### [Items listed in a dataset]
☆ ☆ ☆ ☆ ☆ ☆ ☆
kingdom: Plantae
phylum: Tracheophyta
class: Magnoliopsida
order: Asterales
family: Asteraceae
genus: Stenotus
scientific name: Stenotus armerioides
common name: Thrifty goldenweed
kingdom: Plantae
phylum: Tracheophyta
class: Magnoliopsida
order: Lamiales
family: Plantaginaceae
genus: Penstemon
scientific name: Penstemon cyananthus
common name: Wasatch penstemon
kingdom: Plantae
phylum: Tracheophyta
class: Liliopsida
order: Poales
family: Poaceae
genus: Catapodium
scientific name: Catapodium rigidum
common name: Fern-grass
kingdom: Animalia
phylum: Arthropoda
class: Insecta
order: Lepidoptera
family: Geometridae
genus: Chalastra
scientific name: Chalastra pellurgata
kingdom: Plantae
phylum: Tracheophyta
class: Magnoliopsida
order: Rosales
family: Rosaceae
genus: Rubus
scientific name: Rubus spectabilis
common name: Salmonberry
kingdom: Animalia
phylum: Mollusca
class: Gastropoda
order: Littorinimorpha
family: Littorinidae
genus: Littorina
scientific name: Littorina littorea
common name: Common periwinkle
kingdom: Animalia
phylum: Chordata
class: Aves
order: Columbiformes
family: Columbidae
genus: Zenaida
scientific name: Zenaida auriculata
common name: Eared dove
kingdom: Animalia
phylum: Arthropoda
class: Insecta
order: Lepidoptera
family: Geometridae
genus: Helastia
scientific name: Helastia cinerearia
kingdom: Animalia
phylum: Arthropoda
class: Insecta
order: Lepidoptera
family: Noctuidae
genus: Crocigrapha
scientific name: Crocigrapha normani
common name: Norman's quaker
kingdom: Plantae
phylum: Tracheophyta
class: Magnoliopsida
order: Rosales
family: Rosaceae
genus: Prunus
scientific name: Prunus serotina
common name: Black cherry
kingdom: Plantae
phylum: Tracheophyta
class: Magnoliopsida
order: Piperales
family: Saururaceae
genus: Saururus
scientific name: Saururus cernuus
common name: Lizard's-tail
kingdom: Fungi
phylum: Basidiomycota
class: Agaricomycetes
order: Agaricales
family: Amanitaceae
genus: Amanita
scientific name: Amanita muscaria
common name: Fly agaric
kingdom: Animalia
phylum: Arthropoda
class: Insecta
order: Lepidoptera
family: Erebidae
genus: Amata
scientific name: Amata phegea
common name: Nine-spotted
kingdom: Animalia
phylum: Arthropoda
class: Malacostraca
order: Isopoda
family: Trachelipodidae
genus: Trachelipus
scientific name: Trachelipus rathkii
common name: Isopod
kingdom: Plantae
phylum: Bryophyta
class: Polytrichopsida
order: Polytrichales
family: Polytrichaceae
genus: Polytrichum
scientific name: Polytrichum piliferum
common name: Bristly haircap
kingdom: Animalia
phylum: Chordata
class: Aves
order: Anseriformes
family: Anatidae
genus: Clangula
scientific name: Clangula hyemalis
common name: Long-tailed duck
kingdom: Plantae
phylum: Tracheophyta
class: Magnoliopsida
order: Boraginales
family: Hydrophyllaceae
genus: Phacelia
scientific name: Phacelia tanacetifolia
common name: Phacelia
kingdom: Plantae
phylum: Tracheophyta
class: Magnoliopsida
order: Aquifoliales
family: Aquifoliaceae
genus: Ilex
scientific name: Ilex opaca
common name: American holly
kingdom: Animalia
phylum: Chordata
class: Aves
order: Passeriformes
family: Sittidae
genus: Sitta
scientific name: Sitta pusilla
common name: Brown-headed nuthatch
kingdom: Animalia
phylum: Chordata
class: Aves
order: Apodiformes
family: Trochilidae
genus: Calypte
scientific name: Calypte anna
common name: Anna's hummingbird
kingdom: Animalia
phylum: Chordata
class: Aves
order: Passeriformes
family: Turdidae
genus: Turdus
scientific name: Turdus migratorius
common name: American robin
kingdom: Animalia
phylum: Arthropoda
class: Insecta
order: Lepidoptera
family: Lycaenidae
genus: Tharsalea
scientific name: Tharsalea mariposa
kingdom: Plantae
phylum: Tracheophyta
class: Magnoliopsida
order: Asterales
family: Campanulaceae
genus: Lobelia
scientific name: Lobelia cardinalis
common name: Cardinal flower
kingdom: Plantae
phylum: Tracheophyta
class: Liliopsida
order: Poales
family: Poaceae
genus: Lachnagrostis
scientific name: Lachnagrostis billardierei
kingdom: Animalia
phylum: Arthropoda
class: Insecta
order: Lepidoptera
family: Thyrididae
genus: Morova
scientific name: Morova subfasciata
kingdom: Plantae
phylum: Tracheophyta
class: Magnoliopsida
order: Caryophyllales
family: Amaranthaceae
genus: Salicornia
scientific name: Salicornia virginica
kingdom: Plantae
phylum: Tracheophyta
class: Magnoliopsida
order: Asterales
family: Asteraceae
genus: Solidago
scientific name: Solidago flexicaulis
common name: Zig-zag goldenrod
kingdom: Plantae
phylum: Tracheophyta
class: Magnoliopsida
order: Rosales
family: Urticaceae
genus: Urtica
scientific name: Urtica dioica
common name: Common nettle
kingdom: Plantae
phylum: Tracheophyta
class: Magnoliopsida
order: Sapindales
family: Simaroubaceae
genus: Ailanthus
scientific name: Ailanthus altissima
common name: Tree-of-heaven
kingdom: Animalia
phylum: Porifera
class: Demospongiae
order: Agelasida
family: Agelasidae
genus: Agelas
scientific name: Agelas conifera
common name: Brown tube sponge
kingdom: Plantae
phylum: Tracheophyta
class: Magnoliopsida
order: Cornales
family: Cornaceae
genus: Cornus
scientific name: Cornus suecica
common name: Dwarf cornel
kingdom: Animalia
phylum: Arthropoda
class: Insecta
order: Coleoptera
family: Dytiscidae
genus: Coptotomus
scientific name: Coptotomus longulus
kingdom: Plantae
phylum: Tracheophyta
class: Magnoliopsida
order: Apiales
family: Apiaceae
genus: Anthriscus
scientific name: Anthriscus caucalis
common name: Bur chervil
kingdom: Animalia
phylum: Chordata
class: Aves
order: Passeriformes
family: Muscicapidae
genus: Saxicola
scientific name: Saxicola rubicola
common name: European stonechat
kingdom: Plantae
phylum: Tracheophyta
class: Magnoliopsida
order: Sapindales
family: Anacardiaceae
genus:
☆ ☆ ☆ ☆ ☆ ☆ ☆
### [The exercise]
Could you write out these records again, swapping every "scientific name" for "binomial name" and leaving everything else unchanged?

### [The completed task]
kingdom: Plantae
phylum: Tracheophyta
class: Magnoliopsida
order: Asterales
family: Asteraceae
genus: Stenotus
binomial name: Stenotus armerioides
common name: Thrifty goldenweed
kingdom: Plantae
phylum: Tracheophyta
class: Magnoliopsida
order: Lamiales
family: Plantaginaceae
genus: Penstemon
binomial name: Penstemon cyananthus
common name: Wasatch penstemon
kingdom: Plantae
phylum: Tracheophyta
class: Liliopsida
order: Poales
family: Poaceae
genus: Catapodium
binomial name: Catapodium rigidum
common name: Fern-grass
kingdom: Animalia
phylum: Arthropoda
class: Insecta
order: Lepidoptera
family: Geometridae
genus: Chalastra
binomial name: Chalastra pellurgata
kingdom: Plantae
phylum: Tracheophyta
class: Magnoliopsida
order: Rosales
family: Rosaceae
genus: Rubus
binomial name: Rubus spectabilis
common name: Salmonberry
kingdom: Animalia
phylum: Mollusca
class: Gastropoda
order: Littorinimorpha
family: Littorinidae
genus: Littorina
binomial name: Littorina littorea
common name: Common periwinkle
kingdom: Animalia
phylum: Chordata
class: Aves
order: Columbiformes
family: Columbidae
genus: Zenaida
binomial name: Zenaida auriculata
common name: Eared dove
kingdom: Animalia
phylum: Arthropoda
class: Insecta
order: Lepidoptera
family: Geometridae
genus: Helastia
binomial name: Helastia cinerearia
kingdom: Animalia
phylum: Arthropoda
class: Insecta
order: Lepidoptera
family: Noctuidae
genus: Crocigrapha
binomial name: Crocigrapha normani
common name: Norman's quaker
kingdom: Plantae
phylum: Tracheophyta
class: Magnoliopsida
order: Rosales
family: Rosaceae
genus: Prunus
binomial name: Prunus serotina
common name: Black cherry
kingdom: Plantae
phylum: Tracheophyta
class: Magnoliopsida
order: Piperales
family: Saururaceae
genus: Saururus
binomial name: Saururus cernuus
common name: Lizard's-tail
kingdom: Fungi
phylum: Basidiomycota
class: Agaricomycetes
order: Agaricales
family: Amanitaceae
genus: Amanita
binomial name: Amanita muscaria
common name: Fly agaric
kingdom: Animalia
phylum: Arthropoda
class: Insecta
order: Lepidoptera
family: Erebidae
genus: Amata
binomial name: Amata phegea
common name: Nine-spotted
kingdom: Animalia
phylum: Arthropoda
class: Malacostraca
order: Isopoda
family: Trachelipodidae
genus: Trachelipus
binomial name: Trachelipus rathkii
common name: Isopod
kingdom: Plantae
phylum: Bryophyta
class: Polytrichopsida
order: Polytrichales
family: Polytrichaceae
genus: Polytrichum
binomial name: Polytrichum piliferum
common name: Bristly haircap
kingdom: Animalia
phylum: Chordata
class: Aves
order: Anseriformes
family: Anatidae
genus: Clangula
binomial name: Clangula hyemalis
common name: Long-tailed duck
kingdom: Plantae
phylum: Tracheophyta
class: Magnoliopsida
order: Boraginales
family: Hydrophyllaceae
genus: Phacelia
binomial name: Phacelia tanacetifolia
common name: Phacelia
kingdom: Plantae
phylum: Tracheophyta
class: Magnoliopsida
order: Aquifoliales
family: Aquifoliaceae
genus: Ilex
binomial name: Ilex opaca
common name: American holly
kingdom: Animalia
phylum: Chordata
class: Aves
order: Passeriformes
family: Sittidae
genus: Sitta
binomial name: Sitta pusilla
common name: Brown-headed nuthatch
kingdom: Animalia
phylum: Chordata
class: Aves
order: Apodiformes
family: Trochilidae
genus: Calypte
binomial name: Calypte anna
common name: Anna's hummingbird
kingdom: Animalia
phylum: Chordata
class: Aves
order: Passeriformes
family: Turdidae
genus: Turdus
binomial name: Turdus migratorius
common name: American robin
kingdom: Animalia
phylum: Arthropoda
class: Insecta
order: Lepidoptera
family: Lycaenidae
genus: Tharsalea
binomial name: Tharsalea mariposa
kingdom: Plantae
phylum: Tracheophyta
class: Magnoliopsida
order: Asterales
family: Campanulaceae
genus: Lobelia
binomial name: Lobelia cardinalis
common name: Cardinal flower
kingdom: Plantae
phylum: Tracheophyta
class: Liliopsida
order: Poales
family: Poaceae
genus: Lachnagrostis
binomial name: Lachnagrostis billardierei
kingdom: Animalia
phylum: Arthropoda
class: Insecta
order: Lepidoptera
family: Thyrididae
genus: Morova
binomial name: Morova subfasciata
kingdom: Plantae
phylum: Tracheophyta
class: Magnoliopsida
order: Caryophyllales
family: Amaranthaceae
genus: Salicornia
binomial name: Salicornia virginica
kingdom: Plantae
phylum: Tracheophyta
class: Magnoliopsida
order: Asterales
family: Asteraceae
genus: Solidago
binomial name: Solidago flexicaulis
common name: Zig-zag goldenrod
kingdom: Plantae
phylum: Tracheophyta
class: Magnoliopsida
order: Rosales
family: Urticaceae
genus: Urtica
binomial name: Urtica dioica
common name: Common nettle
kingdom: Plantae
phylum: Tracheophyta
class: Magnoliopsida
order: Sapindales
family: Simaroubaceae
genus: Ailanthus
binomial name: Ailanthus altissima
common name: Tree-of-heaven
kingdom: Animalia
phylum: Porifera
class: Demospongiae
order: Agelasida
family: Agelasidae
genus: Agelas
binomial name: Agelas conifera
common name: Brown tube sponge
kingdom: Plantae
phylum: Tracheophyta
class: Magnoliopsida
order: Cornales
family: Cornaceae
genus: Cornus
binomial name: Cornus suecica
common name: Dwarf cornel
kingdom: Animalia
phylum: Arthropoda
class: Insecta
order: Coleoptera
family: Dytiscidae
genus: Coptotomus
binomial name: Coptotomus longulus
kingdom: Plantae
phylum: Tracheophyta
class: Magnoliopsida
order: Apiales
family: Apiaceae
genus: Anthriscus
binomial name: Anthriscus caucalis
common name: Bur chervil
kingdom: Animalia
phylum: Chordata
class: Aves
order: Passeriformes
family: Muscicapidae
genus: Saxicola
binomial name: Saxicola rubicola
common name: European stonechat
kingdom: Plantae
phylum: Tracheophyta
class: Magnoliopsida
order: Sapindales
family: Anacardiaceae
genus:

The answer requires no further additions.